A apresentação clínica de irritabilidade, sonolência e vômitos em um lactente, sem uma história clara de trauma, deve levantar a suspeita de trauma cranioencefálico abusivo. As hemorragias retinianas são um achado altamente específico e sensível para essa condição, sendo crucial a avaliação do fundo de olho.
O Trauma Cranioencefálico Abusivo (TCEa), também conhecido como Síndrome do Bebê Sacudido, é uma forma grave de maus-tratos infantis e uma das principais causas de morbimortalidade em lactentes. Sua incidência é subestimada devido à dificuldade diagnóstica e à falta de história clara. É crucial para o médico estar atento a sinais inespecíficos que podem mascarar a condição, como irritabilidade, sonolência e vômitos, especialmente em bebês menores de um ano. A suspeita precoce e o diagnóstico correto podem salvar vidas e prevenir sequelas neurológicas graves. A fisiopatologia do TCEa envolve forças de aceleração-desaceleração e rotação que causam lesões cerebrais difusas, hemorragias subdurais e, caracteristicamente, hemorragias retinianas. O diagnóstico é clínico, baseado na história (muitas vezes inconsistente ou ausente), exame físico e achados de imagem. A avaliação do fundo de olho por um oftalmologista é mandatório, pois as hemorragias retinianas são um marcador altamente sensível e específico. Outros exames incluem tomografia computadorizada de crânio e ressonância magnética para identificar lesões cerebrais. O tratamento é de suporte, visando estabilizar o paciente e tratar as complicações neurológicas. O prognóstico é frequentemente reservado, com alta taxa de sequelas neurológicas permanentes. É fundamental que o profissional de saúde notifique os órgãos de proteção à criança ao suspeitar de maus-tratos, garantindo a segurança do paciente e de outros irmãos. A prevenção e a educação dos pais sobre os perigos do sacudimento são essenciais.

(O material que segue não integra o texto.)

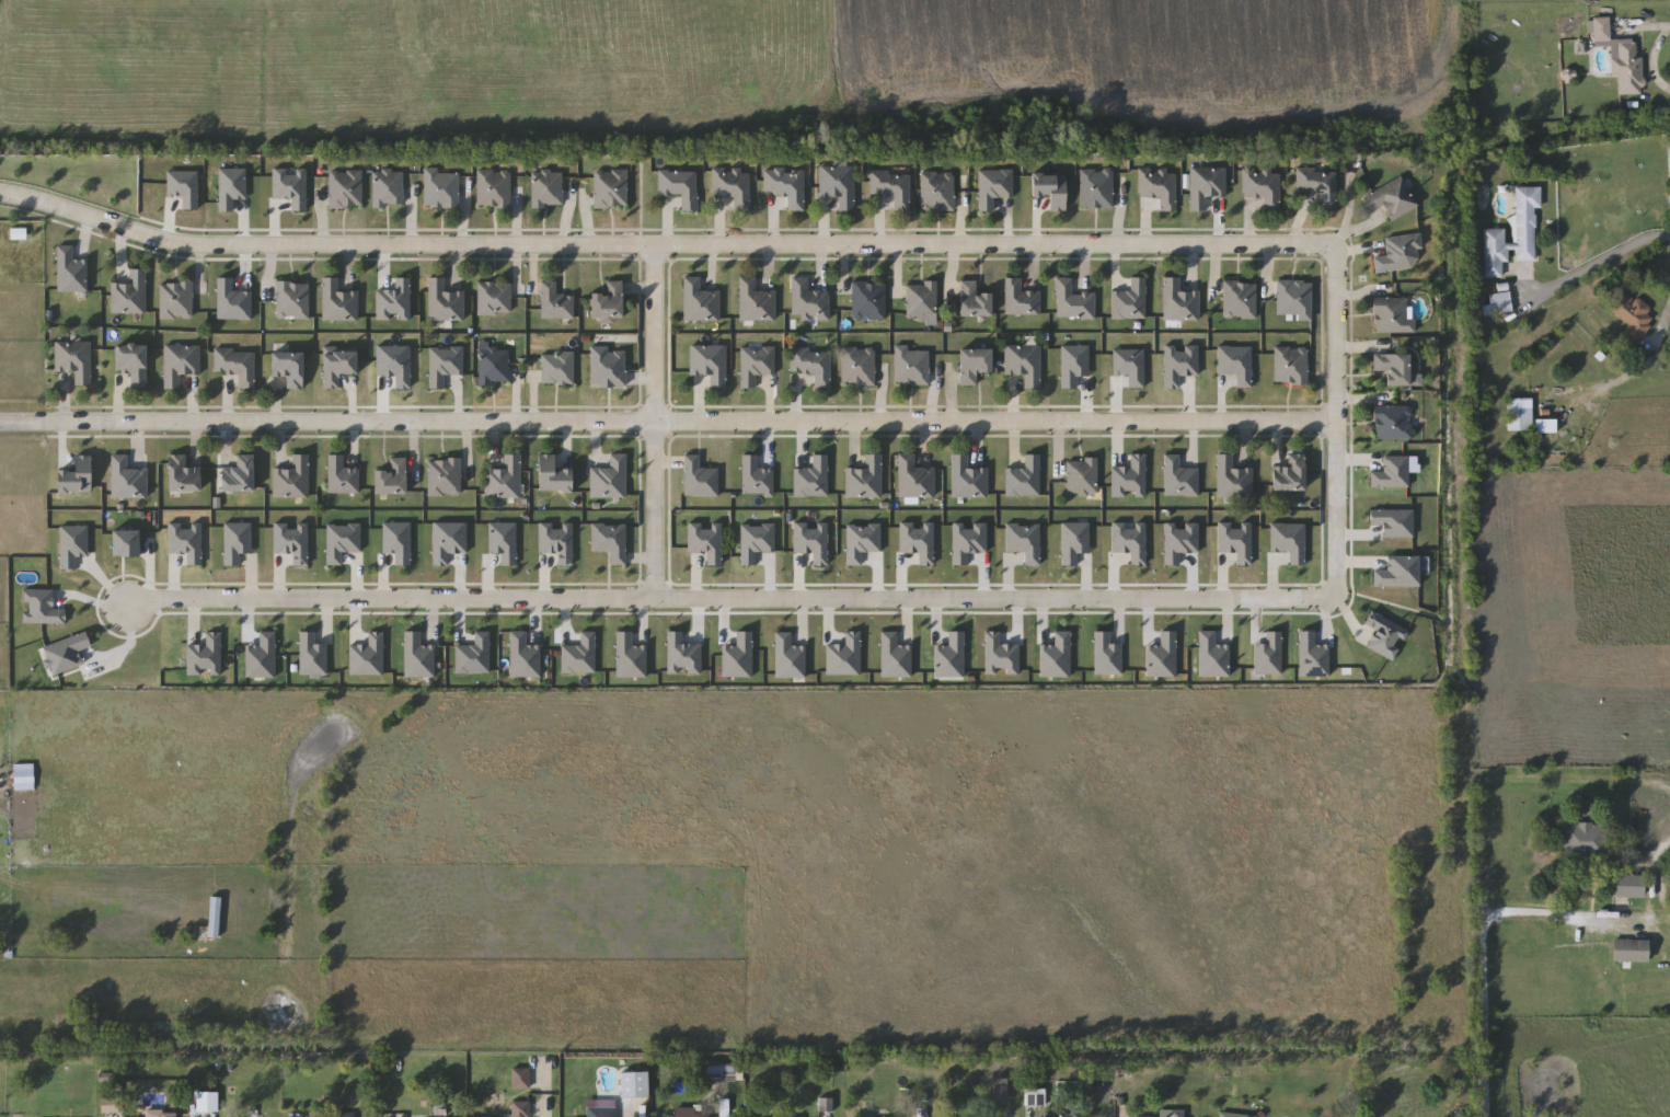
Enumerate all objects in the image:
building: (1601, 28)
road: (1642, 28)
road: (1655, 62)
building: (1629, 71)
building: (1205, 185)
building: (1318, 185)
building: (786, 186)
building: (838, 186)
building: (679, 187)
building: (732, 187)
building: (891, 187)
building: (1159, 187)
building: (1262, 187)
building: (493, 188)
building: (609, 188)
building: (1096, 188)
building: (345, 189)
building: (387, 189)
building: (441, 189)
building: (546, 189)
building: (937, 191)
building: (1391, 199)
building: (1494, 235)
road: (666, 243)
building: (1398, 253)
road: (1597, 261)
building: (129, 295)
building: (493, 298)
building: (1020, 298)
building: (1293, 299)
building: (175, 300)
building: (292, 300)
building: (868, 300)
building: (921, 300)
building: (972, 300)
building: (1238, 300)
building: (755, 301)
building: (1073, 301)
building: (337, 302)
building: (444, 302)
building: (554, 302)
building: (607, 302)
building: (700, 302)
building: (808, 302)
building: (1178, 302)
building: (1498, 304)
building: (1392, 316)
building: (1633, 316)
building: (73, 360)
building: (130, 363)
building: (179, 364)
building: (709, 364)
building: (1022, 364)
building: (972, 365)
building: (236, 366)
building: (494, 366)
building: (812, 366)
building: (857, 366)
building: (911, 366)
building: (1290, 366)
building: (556, 367)
building: (1392, 368)
building: (287, 369)
road: (1626, 378)
building: (1519, 415)
road: (669, 418)
road: (661, 421)
road: (1339, 421)
building: (1391, 423)
building: (1546, 428)
building: (182, 476)
building: (236, 476)
building: (1288, 476)
building: (444, 477)
building: (755, 477)
building: (1080, 477)
building: (126, 479)
building: (291, 479)
building: (390, 479)
building: (609, 479)
building: (812, 479)
building: (913, 479)
building: (966, 479)
building: (503, 480)
building: (865, 480)
building: (1231, 480)
road: (733, 599)
building: (23, 778)
building: (1585, 842)
road: (1668, 846)
road: (1483, 859)
building: (1628, 886)
road: (1550, 916)
building: (1630, 951)
building: (521, 1079)
building: (634, 1085)
road: (724, 1103)
building: (601, 1108)
building: (520, 1109)
road: (635, 1112)
building: (690, 1113)
building: (159, 1114)
building: (1168, 1114)
road: (116, 1115)
building: (331, 1115)
road: (548, 1115)
building: (1062, 1115)
building: (1234, 1115)
road: (827, 1116)

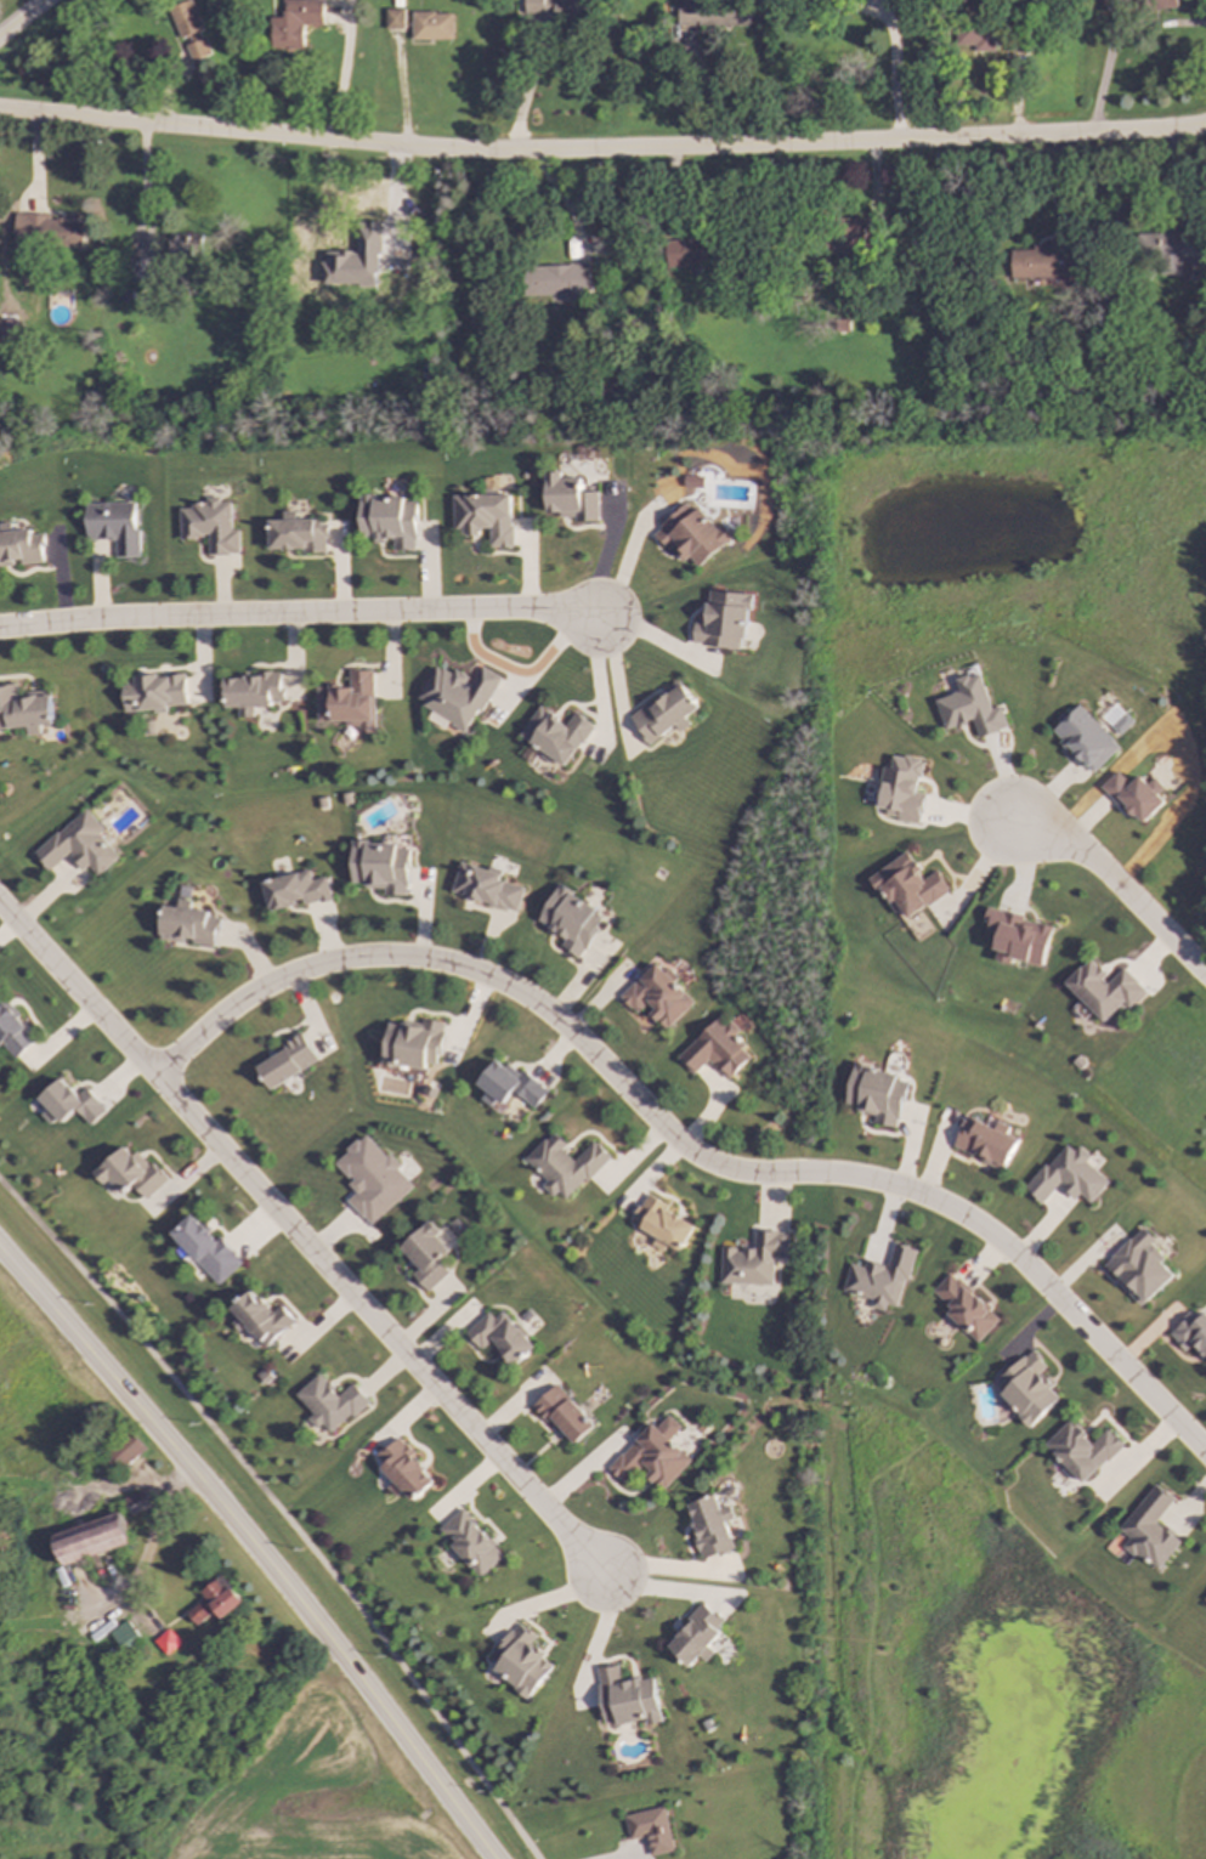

Os sinais de alerta incluem irritabilidade inexplicável, sonolência, vômitos, convulsões, aumento do perímetro cefálico e, classicamente, a tríade de hemorragia subdural, hemorragias retinianas e encefalopatia.
As hemorragias retinianas são um achado altamente sugestivo de Trauma Cranioencefálico Abusivo, especialmente quando múltiplas, em várias camadas e bilaterais. Elas resultam das forças de aceleração-desaceleração e rotação que ocorrem durante o sacudimento.
A conduta inicial envolve estabilização do paciente, investigação completa com exames de imagem (TC de crânio, ressonância), avaliação oftalmológica (fundo de olho), exames laboratoriais e notificação às autoridades competentes para proteção da criança.